Sunday, September 17, 2017

Existential Serialisation

Summary: Using static pointers you can perform binary serialisation of existentials.

Many moons ago I asked how to write a Binary instance for a type including an existential, such as:

data Foo = forall a . (Typeable a, Binary a) => Foo a

Here we have a constructor Foo which contains a value. We don't statically know the type of the contained value, but we do know it has the type classes Typeable (so we can at runtime switch on its type) and Binary (so we can serialise it). But how can we deserialise it? We can store the relevant TypeRep when serialising, but when deserialising there is no mechanism to map from TypeRep to a Binary instance.

In Shake, I needed to serialise existentials, as described in the S4.1 of the original paper. My solution was to build a global mapping table, storing pairs of TypeRep and Binary instances for the types I knew were relevant. This solution works, but cannot deserialise anything that has not already been added to the global table, which required certain functions to live in weird places to ensure that they were called before deserialisation. Effective, but ugly.

Recently Abhiroop Sarkar suggested using the relatively new static pointers extension. This extension lets you turn top-level bindings with no arguments into a StaticPtr which can then be serialised/deserialsed, even between different instances of a process. To take advantage of this feature, we can redefine Foo as:

data Foo = forall a . (StaticFoo a, Binary a) => Foo a

class StaticFoo a where
    staticFoo :: a -> StaticPtr (Get Foo)

The approach is to switch from serialising the TypeRep (from which we try to look up Get Foo), to serialising the Get Foo directly.
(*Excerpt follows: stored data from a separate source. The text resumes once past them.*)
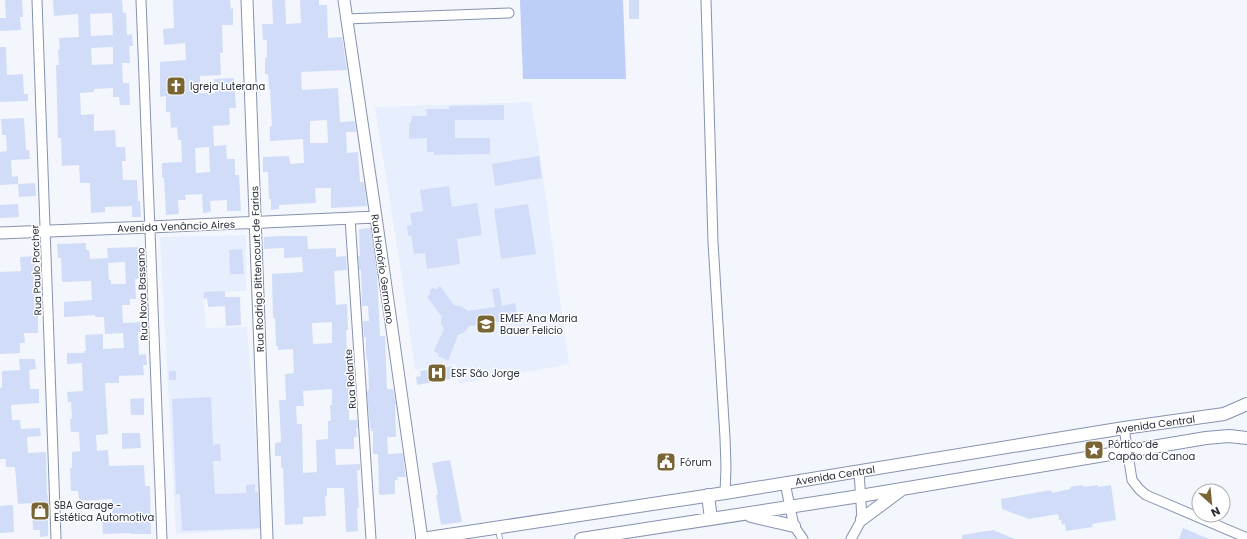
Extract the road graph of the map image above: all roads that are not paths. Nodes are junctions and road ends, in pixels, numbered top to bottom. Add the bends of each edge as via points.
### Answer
1 (37, 0) edge
2 (141, 0) edge
3 (247, 0) edge
4 (344, 0) edge
5 (706, 0) edge
6 (509, 13) dead end
7 (346, 20) junction
8 (376, 217) junction
9 (350, 218) junction
10 (255, 223) junction
11 (150, 227) junction
12 (46, 231) junction
13 (0, 232) edge
14 (1247, 404) edge
15 (1124, 428) junction
16 (1247, 438) edge
17 (1127, 451) junction
18 (859, 471) junction
19 (785, 483) junction
20 (904, 488) junction
21 (724, 493) junction
22 (708, 495) junction
23 (860, 496) junction
24 (789, 507) junction
25 (744, 514) junction
26 (862, 518) junction
27 (711, 519) junction
28 (794, 526) junction
29 (499, 533) edge
30 (1247, 538) edge
31 (56, 539) edge
32 (162, 539) edge
33 (267, 539) edge
34 (371, 539) edge
35 (422, 539) edge
36 (581, 539) edge
37 (803, 539) edge
38 (851, 539) edge

1 - 12 street, Rua Paulo Porcher
2 - 11 street, Rua Nova Bassano
3 - 10 street, Rua Rodrigo Bittencourt de Farias
4 - 7 street, Rua Honório Germano
5 - 21 street via 713,242 725,438
6 - 7 street
7 - 8 street, Rua Honório Germano
8 - 9 street, Avenida Venâncio Aires
8 - 35 street, Rua Honório Germano
9 - 10 street, Avenida Venâncio Aires
9 - 34 street, Rua Rolante
10 - 11 street, Avenida Venâncio Aires
10 - 33 street, Rua Rodrigo Bittencourt de Farias
11 - 12 street, Avenida Venâncio Aires
11 - 32 street, Rua Nova Bassano
12 - 13 street, Avenida Venâncio Aires
12 - 31 street, Rua Paulo Porcher
14 - 15 main road, Avenida Central via 1224,414
15 - 17 street
15 - 18 main road, Avenida Central
16 - 17 main road, Avenida Central via 1206,438
17 - 20 main road, Avenida Central
17 - 30 street via 1132,480 1146,495
18 - 19 main road, Avenida Central
18 - 23 street
19 - 21 main road, Avenida Central
19 - 24 street
20 - 23 main road, Avenida Central
20 - 26 main road
21 - 22 main road, Avenida Central
22 - 27 main road
22 - 29 main road, Avenida Central
23 - 24 main road, Avenida Central
23 - 26 street
24 - 25 main road, Avenida Central
24 - 28 street
25 - 27 main road, Avenida Central
25 - 28 main road
26 - 38 street
27 - 36 main road, Avenida Central
28 - 37 street
29 - 35 main road, Avenida Central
We can write a Binary Foo instance by defining put:

put :: Foo -> Put
put (Foo x) = do
    put $ staticKey $ staticFoo x
    put x

Here we simply grab a StaticPtr (Get Foo) which can deserialise the object, then use staticKey to turn it into something that can be serialised itself. Next, we write out the payload. To reverse this process we define get:

get :: Get Foo
get = do
    ptr <- get
    case unsafePerformIO (unsafeLookupStaticPtr ptr) of
        Just value -> deRefStaticPtr value :: Get Foo
        Nothing -> error "Binary Foo: unknown static pointer"

We first get the staticKey, use unsafeLookupStaticPtr to turn it into a StaticPtr (Get Foo) followed by deRefStaticPtr to turn it into a Get Foo. The unsafe prefix on these functions is justified - bugs while developing this code resulted in segfaults.
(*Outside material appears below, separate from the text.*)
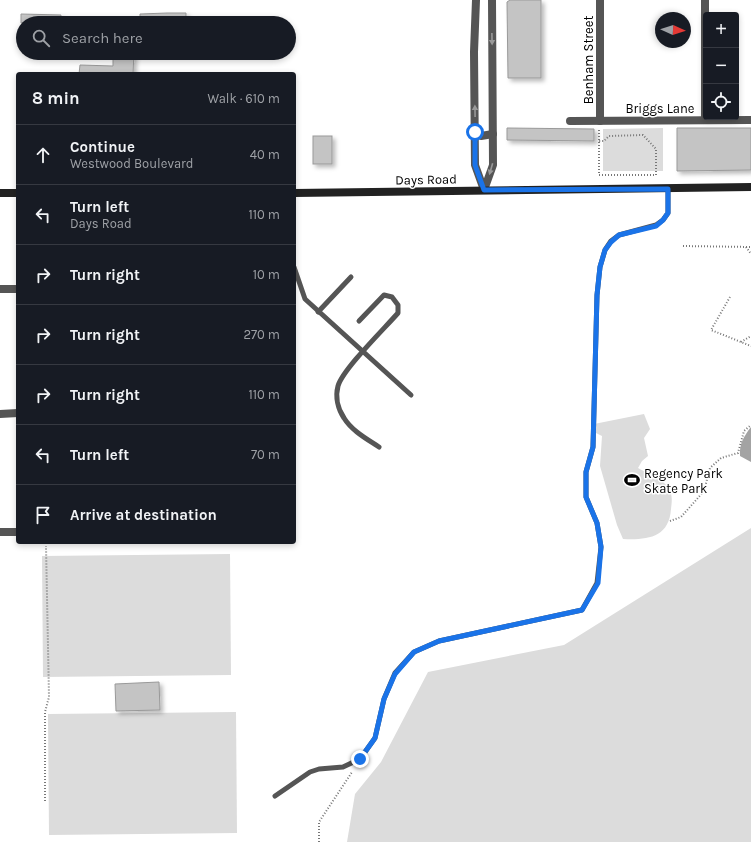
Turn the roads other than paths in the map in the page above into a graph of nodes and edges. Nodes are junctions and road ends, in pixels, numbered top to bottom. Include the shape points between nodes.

The final piece of the puzzle is defining StaticFoo instances for the various types we might want to serialise. As an example for String:

instance StaticFoo String where
    staticFoo _ = static (Foo <$> (get :: Get String))

We perform the get, wrap a Foo around it, and then turn it into a StaticPtr. All other types follow the same pattern, replacing String with Int (for example). The expression passed to static must have no free variables, including type variables, so we cannot define an instance for a, or even an instance for [a] - it must be [Char] and [Int] separately.

A complete code sample and test case is available here.

This approach works, and importantly allows extra constraints on the existential. The two disadvantages are: 1) that static isn't very flexible or easy to abstract over, resulting in a lot of StaticFoo boilerplate; 2) the static pointer is not guaranteed to be valid if the program changes in any way.

Will Shake be moving over to this approach? No. The next version of Shake has undergone an extensive rewrite, and in the process, moved away from needing this feature. A problem I had for 8 years has been solved, just as I no longer need the solution!

2 comments:

nomeata said...

Also keep in mind that the static pointer will not necessary be valid once you re-compile your binary. Maybe it is fine to have to throw away the shake data base when the build system changes, and maybe that is even a good idea to ensure consistency, but it can also be very annoying when developing a Shake program.

Neil Mitchell said...

nomeata: Thanks, an excellent observation - I've altered the text to include that as a disadvantage. I guess it depends how many changes you can make in practice - it's certainly going to make it difficult for the Shake use case.